Dec 18, 2014 02:02 PM EST
While many were not quite surprised to hear the European Space Agency (ESA) clenched the win for journal Physics World's Breakthrough of the Year 2014 for its landing of the Rosetta mission's Philae Lander on a speeding comet 511 million km away, most are also not aware that the list doesn't just end there.
"The Physics World 2014 Breakthrough of the Year goes to ESA's Rosetta mission for being the first to land a spacecraft on a comet" editors for Physics World announced in a press release late last week. "History was made at 15:35 GMT on 12 November 2014 when the Philae module touched down on the surface of 67P/Churyumov-Gerasimenko, a comet 511 million km from Earth and hurtling towards the inner solar system at nearly 55,000 km/h."
But there are also nine other breakthroughs from 2014 that nearly won the race, as well. While the Rosetta mission was clearly the favorite amongst the editorial and writing staff of the journal during the selection of this year's winners, it also wasn't exactly a landslide. By landing the Philae on a distant comet, the ESA was able to ensure a win against domestic discoveries, however researchers and experiments bound to Earth were also highly considered for the prestigious award as well.
"The top-10 breakthroughs were chosen by a panel of six Physics World editors and reporters," editors for Physics World say. "And the criteria for judging the top 10 included: fundamental importance of research, significant advance in knowledge, strong connection between theory and experiment, and general interest to all physicists."
Below are the remaining nine runners-up who were not deeming the breakthrough of the year, but in spite of their second-place position does not mean the discoveries were not worth celebrating and commending on a grander scale.
*Researchers from the University of California, Santa Cruz along with Max Planck Institute for Astronomy veterans in Germany develop a method using the radiation given off by a quasar to view the first recorded glimpse of a filament they believe to be a part of the "cosmic web" that holds all matter in the universe together.
*Solar physicists from the Borexino collaboration were first to detect theorized particles called neutrinos, out of the main nuclear fusion and fission reactions that power stars, and even our very own Sun.
*Members of the National Ignition Facility (NIF) and the Los Alamos National Laboratory were first to obtain a "fuel gain", important in promising nuclear fusion reactions for future energy production, far greater than one in laser-driven nuclear fusion and fission reaction experiments within the lab.
*Researchers of the Weizmann Institute of Science in Israel became first to measure the extremely weak, yet absolutely critical, magnetic interactions between two single electrons; much like involved in the process of bond formation.
*In studying the future of optical fiber networks, colleagues from the University of New Mexico, Corning Inc, Clemson University, and the University of Wisconsin-Milwaukee were able to utilize the "Anderson localization" phenomenon to create more efficient optical fibers for transmission of images.

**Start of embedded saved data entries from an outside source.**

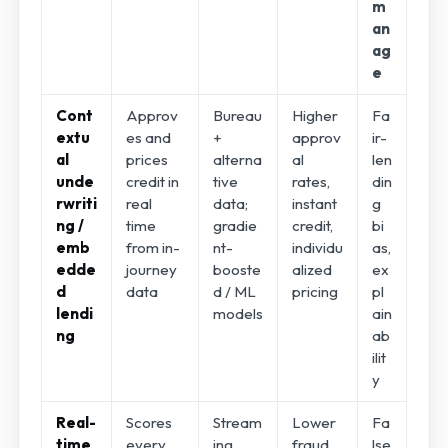
m
an
ag
e
Cont
Approv
Bureau
Higher
Fa
extu
es and
+
approv
ir-
al
prices
alterna
al
len
unde
credit in
tive
rates,
din
rwriti
real
data;
instant
g
ng /
time
gradie
credit,
bi
emb
from in-
nt-
individu
as,
edde
journey
booste
alized
ex
d
data
d / ML
pricing
pl
lendi
models
ain
ng
ab
ilit
y
Real-
Scores
Stream
Lower
Fa
time
every
ing
fraud
lse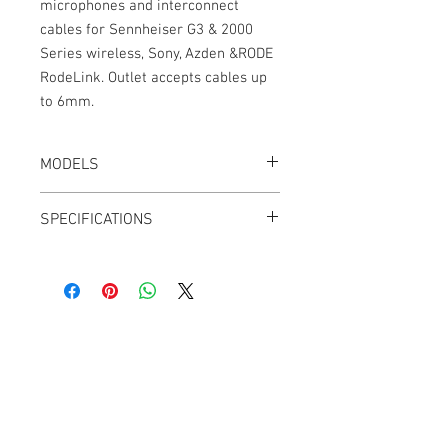
microphones and interconnect
cables for Sennheiser G3 & 2000
Series wireless, Sony, Azden &RODE
RodeLink. Outlet accepts cables up
to 6mm.
MODELS
CT-3.5TRS-K
SPECIFICATIONS
Weight: 0.3 oz
Black
Gold contacts
Tip, Ring, Sleeve
Screw-locking collar
Cable Techniques, LLC
45mm x 10mm
Worldwide Distribution by Redding Audio,
LLC
Wallingford, CT 06492 U.S.A.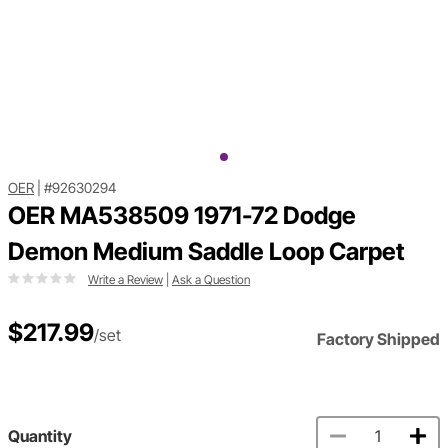
OER
|
#92630294
OER MA538509 1971-72 Dodge
Demon Medium Saddle Loop Carpet
Write a Review
|
Ask a Question
$217.99
/set
Factory Shipped
Quantity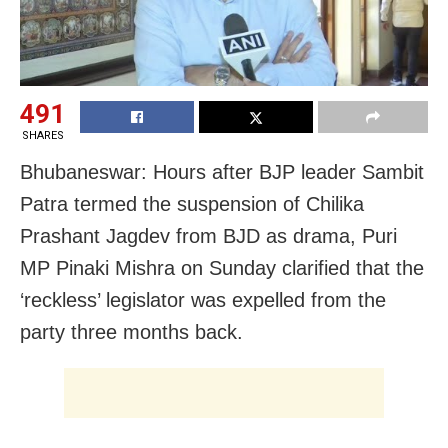
491
SHARES
Bhubaneswar: Hours after BJP leader Sambit
Patra termed the suspension of Chilika
Prashant Jagdev from BJD as drama, Puri
MP Pinaki Mishra on Sunday clarified that the
‘reckless’ legislator was expelled from the
party three months back.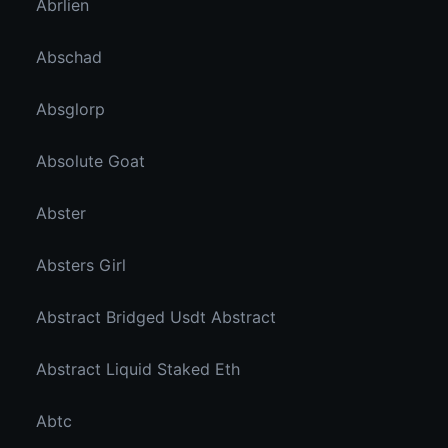
Abrlien
Abschad
Absglorp
Absolute Goat
Abster
Absters Girl
Abstract Bridged Usdt Abstract
Abstract Liquid Staked Eth
Abtc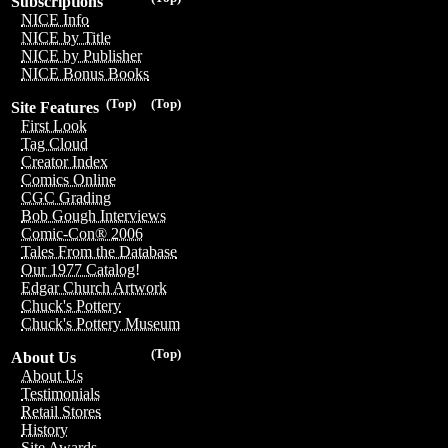
Subscriptions
NICE Info
NICE by Title
NICE by Publisher
NICE Bonus Books
(Top)
(Top)
Site Features
First Look
Tag Cloud
Creator Index
Comics Online
CGC Grading
Bob Gough Interviews
Comic-Con® 2006
Tales From the Database
Our 1977 Catalog!
Edgar Church Artwork
Chuck's Pottery
Chuck's Pottery Museum
(Top)
About Us
About Us
Testimonials
Retail Stores
History
Site Awards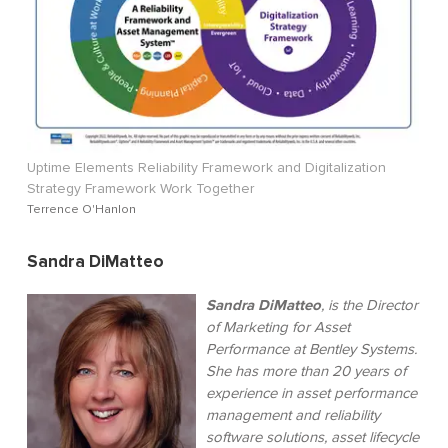
Uptime Elements Reliability Framework and Digitalization
Strategy Framework Work Together
Terrence O'Hanlon
Sandra DiMatteo
Sandra DiMatteo
, is the Director
of Marketing for Asset
Performance at Bentley Systems.
She has more than 20 years of
experience in asset performance
management and reliability
software solutions, asset lifecycle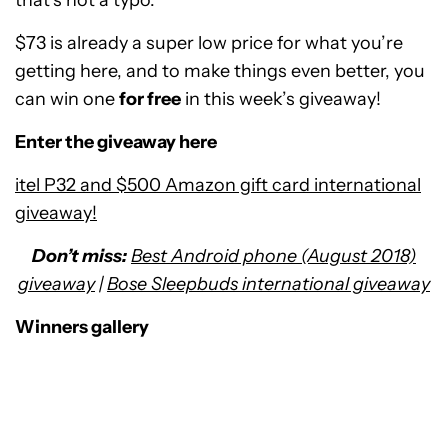
that’s not a typo.
$73 is already a super low price for what you’re
getting here, and to make things even better, you
can win one
for free
in this week’s giveaway!
Enter the giveaway here
itel P32 and $500 Amazon gift card international
giveaway!
Don’t miss:
Best Android phone (August 2018)
giveaway
|
Bose Sleepbuds international giveaway
Winners gallery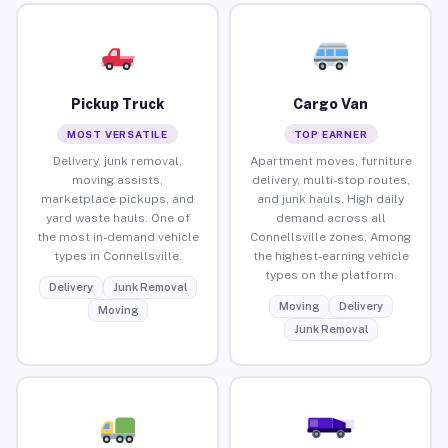
Pickup Truck
Cargo Van
MOST VERSATILE
TOP EARNER
Delivery, junk removal,
Apartment moves, furniture
moving assists,
delivery, multi-stop routes,
marketplace pickups, and
and junk hauls. High daily
yard waste hauls. One of
demand across all
the most in-demand vehicle
Connellsville zones. Among
types in Connellsville.
the highest-earning vehicle
types on the platform.
Delivery
Junk Removal
Moving
Delivery
Moving
Junk Removal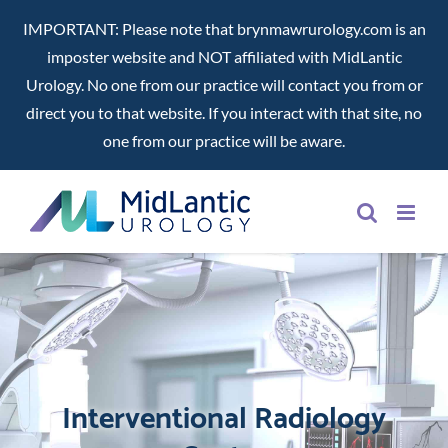
IMPORTANT: Please note that brynmawrurology.com is an
imposter website and NOT affiliated with MidLantic
Urology. No one from our practice will contact you from or
direct you to that website. If you interact with that site, no
one from our practice will be aware.
Skip
to
content
Interventional Radiology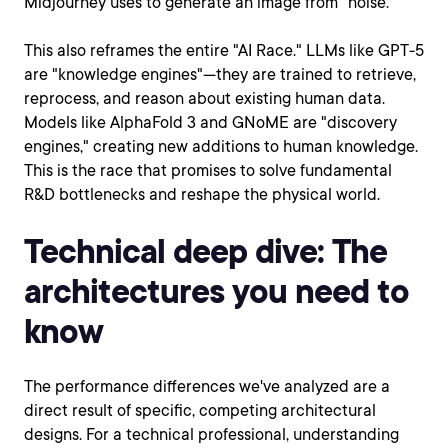
Midjourney uses to generate an image from "noise."
This also reframes the entire "AI Race." LLMs like GPT-5
are "knowledge engines"—they are trained to retrieve,
reprocess, and reason about existing human data.
Models like AlphaFold 3 and GNoME are "discovery
engines," creating new additions to human knowledge.
This is the race that promises to solve fundamental
R&D bottlenecks and reshape the physical world.
Technical deep dive: The
architectures you need to
know
The performance differences we've analyzed are a
direct result of specific, competing architectural
designs. For a technical professional, understanding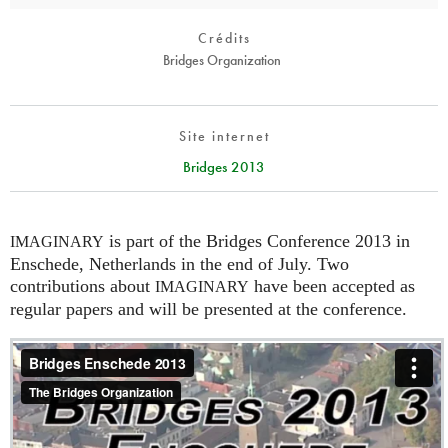
Crédits
Bridges Organization
Site internet
Bridges 2013
is part of the Bridges Conference 2013 in
IMAGINARY
Enschede, Netherlands in the end of July. Two
contributions about
have been accepted as
IMAGINARY
regular papers and will be presented at the conference.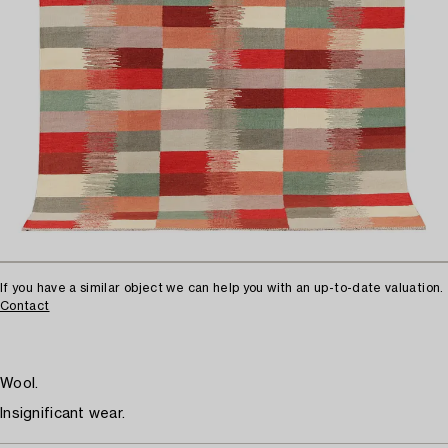
If you have a similar object we can help you with an up-to-date valuation.
Contact
Wool.
Insignificant wear.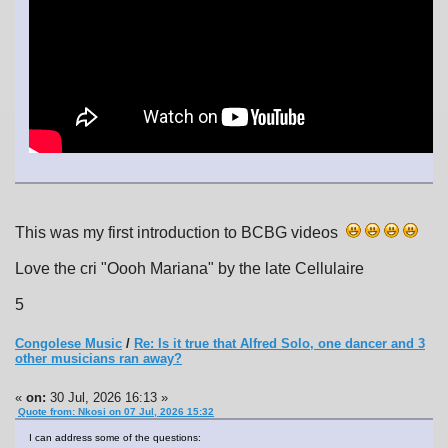
This was my first introduction to BCBG videos
Love the cri "Oooh Mariana" by the late Cellulaire
5
Congolese Music
/
Re: Is it true that Alfred Solo, one dancer and 3
other musicians ran away?
«
on:
30 Jul, 2026 16:13 »
Quote from: Nkosi on 07 Jul, 2026 15:32
I can address some of the questions: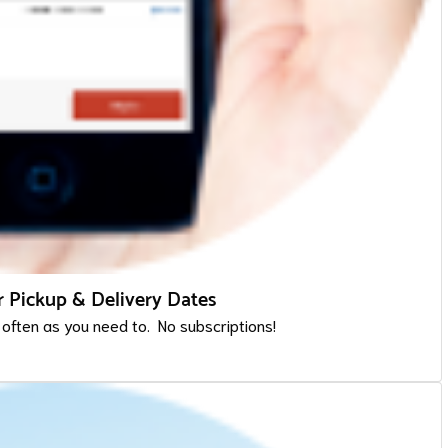
 Pickup & Delivery Dates
 often as you need to. No subscriptions!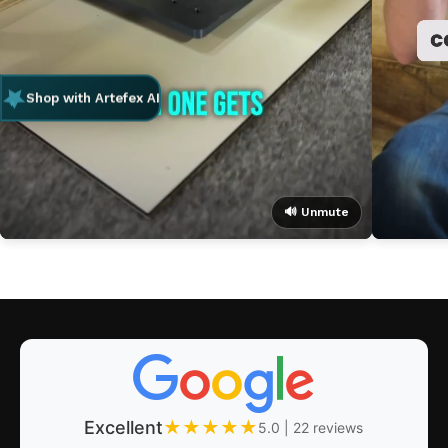
Shop with Artefex AI
🔊 Unmute
Excellent
★
★
★
★
★
5.0 | 22 reviews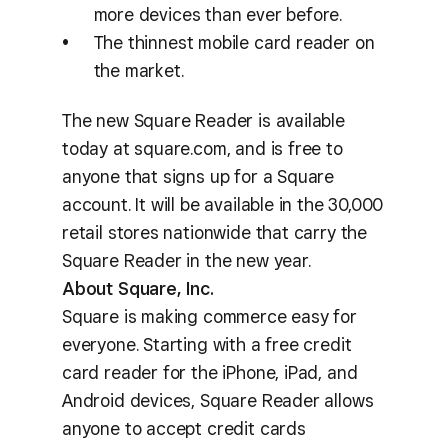
more devices than ever before.
The thinnest mobile card reader on
the market.
The new Square Reader is available
today at square.com, and is free to
anyone that signs up for a Square
account. It will be available in the 30,000
retail stores nationwide that carry the
Square Reader in the new year.
About Square, Inc.
Square is making commerce easy for
everyone. Starting with a free credit
card reader for the iPhone, iPad, and
Android devices, Square Reader allows
anyone to accept credit cards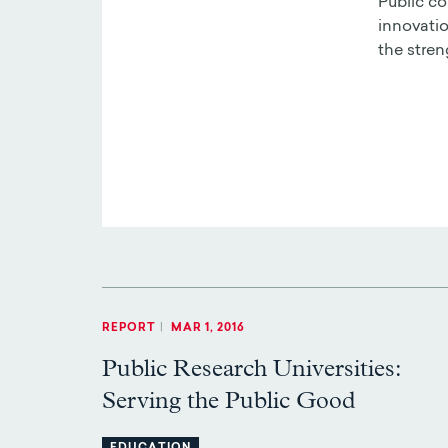
Public co
innovatio
the stren
REPORT
|
MAR 1, 2016
Public Research Universities:
Serving the Public Good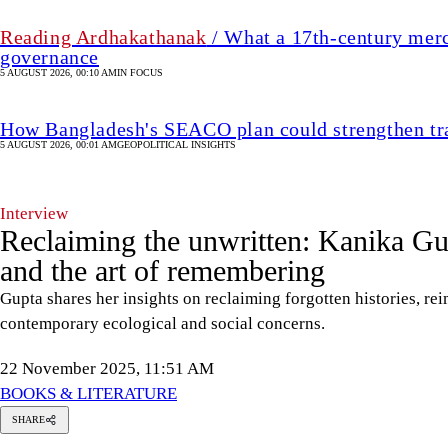
Reading Ardhakathanak
/ What a 17th-century merc
governance
5 AUGUST 2026, 00:10 AM
IN FOCUS
How Bangladesh's SEACO plan could strengthen tr
5 AUGUST 2026, 00:01 AM
GEOPOLITICAL INSIGHTS
Interview
Reclaiming the unwritten: Kanika Gu
and the art of remembering
Gupta shares her insights on reclaiming forgotten histories, re
contemporary ecological and social concerns.
22 November 2025, 11:51 AM
BOOKS & LITERATURE
SHARE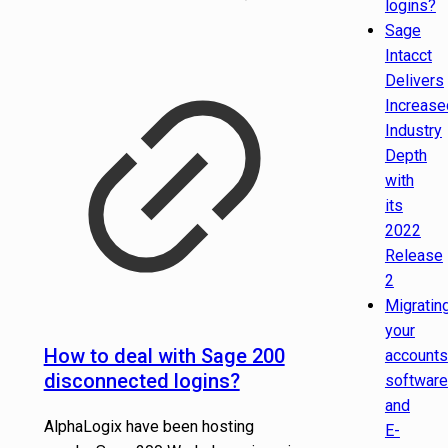
logins?
Sage
Intacct
Delivers
Increase
Industry
Depth
with
its
2022
Release
2
Migratin
your
How to deal with Sage 200
accounts
disconnected logins?
software
and
AlphaLogix have been hosting
E-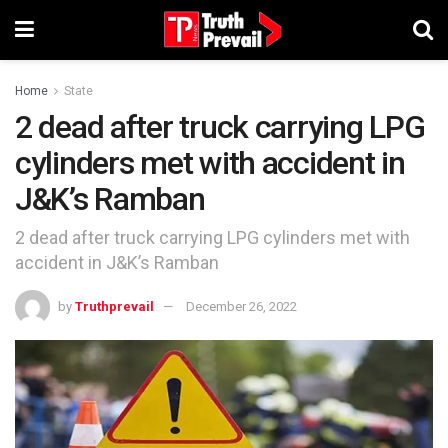
Home
State
2 dead after truck carrying LPG
cylinders met with accident in
J&K’s Ramban
2 dead after truck carrying LPG cylinders met with
accident in J&K’s Ramban
by
Truthprevail
December 26, 2022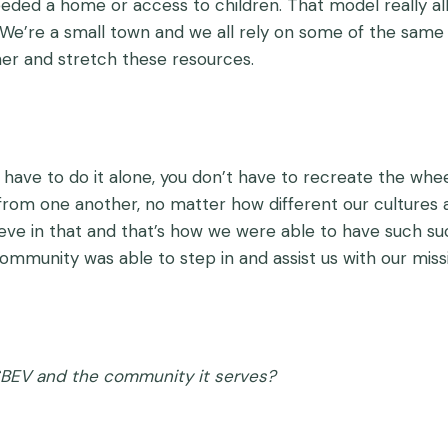
eded a home or access to children. That model really all
. We’re a small town and we all rely on some of the same 
her and stretch these resources.
t have to do it alone, you don’t have to recreate the whe
from one another, no matter how different our cultures a
elieve in that and that’s how we were able to have such s
munity was able to step in and assist us with our miss
SBEV and the community it serves?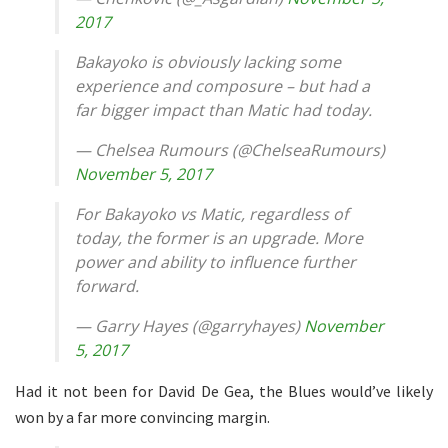
2017
Bakayoko is obviously lacking some
experience and composure – but had a
far bigger impact than Matic had today.
— Chelsea Rumours (@ChelseaRumours)
November 5, 2017
For Bakayoko vs Matic, regardless of
today, the former is an upgrade. More
power and ability to influence further
forward.
— Garry Hayes (@garryhayes)
November
5, 2017
Had it not been for David De Gea, the Blues would’ve likely
won by a far more convincing margin.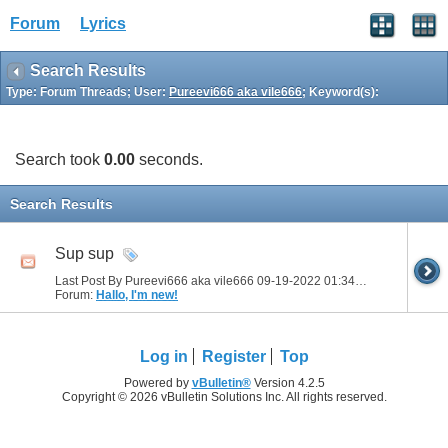
Forum
Lyrics
Search Results
Type: Forum Threads; User:
Pureevi666 aka vile666
; Keyword(s):
Search took
0.00
seconds.
Search Results
Sup sup
Last Post By Pureevi666 aka vile666 09-19-2022
01:34 PM
Forum:
Hallo, I'm new!
Log in
Register
Top
Powered by
vBulletin®
Version 4.2.5
Copyright © 2026 vBulletin Solutions Inc. All rights reserved.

*Physicists from the University of California, Riverside and the Kotel'nikov Institute of Radioengineering and Electronics in Russia developed a new type of holographic memory storage device, which is founded on the interference of spin waves-magnetic waves conducted through wire.
*An international team led by researchers at the University of Oxford used the world's most powerful laser facilities to crank up the heat and create tiny versions of supernova explosions in the laboratory setting.
*Researchers from the University of Toronto, Canada were first to demonstrate a quantum analogue of data compression in the lab, which made conventional data-compression schemes irrelevant, as to avoid the process that destroys quantum information.
*Last, but not least, are researchers from the University of Dundee in the UK and Illinois Wesleyan University who created the first acoustic "tractor beam" that works by pulling an object entirely using the force of sound waves. Though often a staple in science fiction, especially when considering extra terrestrial creatures, the tractor beam may seem to defy physics, but researchers say that this "tractor beam" of sound waves may in fact help doctors deliver drugs to the proper part of your system one day.